### Work instruction
Copy out the text in each row below, line for line, with no changes, and leave out the pictures.

################

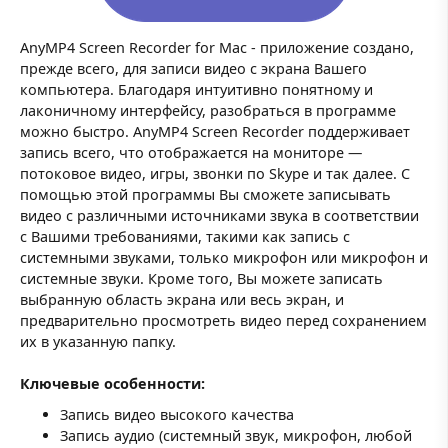
AnyMP4 Screen Recorder for Mac - приложение создано,
прежде всего, для записи видео с экрана Вашего
компьютера. Благодаря интуитивно понятному и
лаконичному интерфейсу, разобраться в программе
можно быстро. AnyMP4 Screen Recorder поддерживает
запись всего, что отображается на мониторе —
потоковое видео, игры, звонки по Skype и так далее. С
помощью этой программы Вы сможете записывать
видео с различными источниками звука в соответствии
с Вашими требованиями, такими как запись с
системными звуками, только микрофон или микрофон и
системные звуки. Кроме того, Вы можете записать
выбранную область экрана или весь экран, и
предварительно просмотреть видео перед сохранением
их в указанную папку.
Ключевые особенности:
Запись видео высокого качества
Запись аудио (системный звук, микрофон, любой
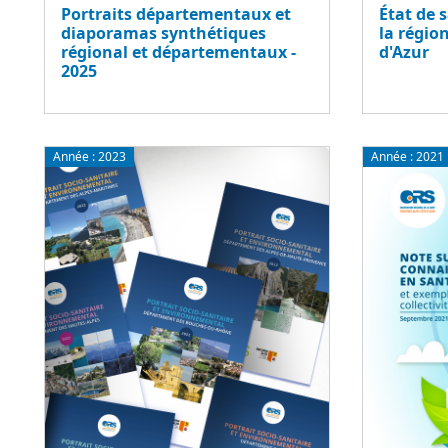
Portraits départementaux et
État de 
diaporamas synthétiques
la régio
régional et départementaux -
d'Azur
2025
Année :
2023
Année :
2021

################

### Solved problem
AnyMP4 Screen Recorder for Mac - приложение создано,
прежде всего, для записи видео с экрана Вашего
компьютера. Благодаря интуитивно понятному и
лаконичному интерфейсу, разобраться в программе
можно быстро. AnyMP4 Screen Recorder поддерживает
запись всего, что отображается на мониторе —
потоковое видео, игры, звонки по Skype и так далее. С
помощью этой программы Вы сможете записывать
видео с различными источниками звука в соответствии
с Вашими требованиями, такими как запись с
системными звуками, только микрофон или микрофон и
системные звуки. Кроме того, Вы можете записать
выбранную область экрана или весь экран, и
предварительно просмотреть видео перед сохранением
их в указанную папку.
Ключевые особенности:
Запись видео высокого качества
Запись аудио (системный звук, микрофон, любой
Portraits départementaux et
État de 
diaporamas synthétiques
la régio
régional et départementaux -
d'Azur
2025
Année :
2023
Année :
2021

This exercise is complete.